[III-P01-1-10] Investigation of Electrocardiographic Changes Influenced by Medications for Attention Deficit/Hyperactivity Disorder and Autism Spectrum Disorder
Keywords:注意欠如/多動性障害, 自閉スペクトラム症, 副作用
注意欠如/多動性障害(ADHD)、自閉症スペクトラム障害(ASD)に対する薬物治療は近年増加しているが、心血管系の安全性については懸念がある。目的:ADHD、ASD治療薬が及ぼす心電図変化について明らかにする。

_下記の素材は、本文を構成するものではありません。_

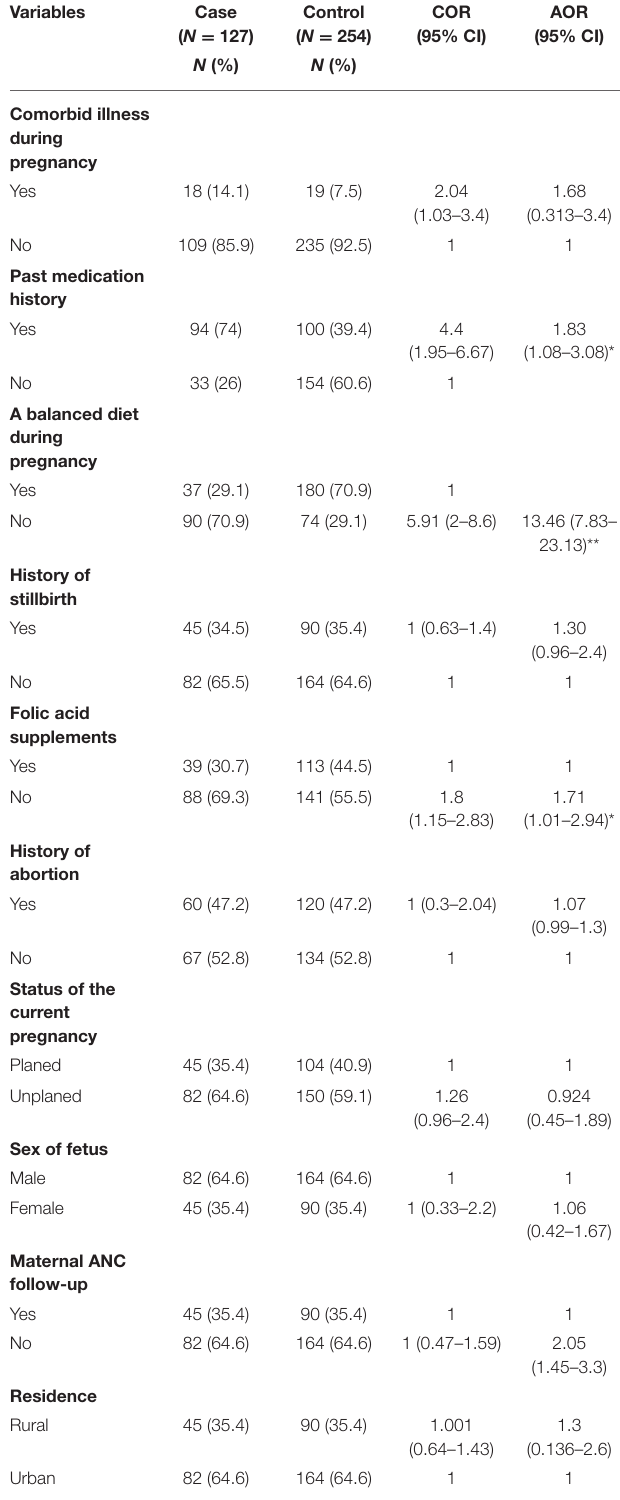
TABLE 4 | Bivariable and multivariable results for the factors associated with NTDs among newborns in Debre Berhan Specialized Hospital, 2021.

方法:2013~2023年の期間に当科でADHD、ASD治療薬のアトモキセチン、グアンファシン、アリピプラゾール、メチルフェニデート、リスデキサンフェタミンを処方された患者471名のうち、投薬前後で心電図変化を評価できた患者40名で、投薬前後の心電図におけるRR間隔、QT時間、Bazett補正QT時間(QTcB)、Friderichia補正QT時間(QTcF)、PR時間、QRS幅を測定し、後方視的に統計学的検討を行った。結果:RR間隔は投与前733.8±174.6msec、投与後750.6±177.7msec(P=0.359)、QT時間は投与前327.7±36.2msec、投与後335.8±28.0msec(P=0.097)、QTcBは投与前350±2.7msec、投与後357±2.2msec(P=0.071)、QTcFは投与前366±2.3msec、投与後373±2.2msec(P=0.082)、PR時間は投与前155.8±20.8msec、投与後162.7±22.5msec(P=0.011)、QRS幅は投与前68.7±8.9msec、投与後71.3±9.8msec(P=0.017)であった。投薬後、新たに生じた不整脈はなかった。考察:PR時間とQRS幅で統計学的有意差を認めたが、正常範囲内の変化であった。成長に伴う変化の可能性も考えられた。本検討ではなかったが、元々QT延長や房室ブロックを呈する患者は投薬後の心電図変化に注意が必要である。結語:全ての測定項目で投薬後に延長していたが、病的ではなかった。今後は症例数を蓄積し、さらに詳細な検討をすべきである。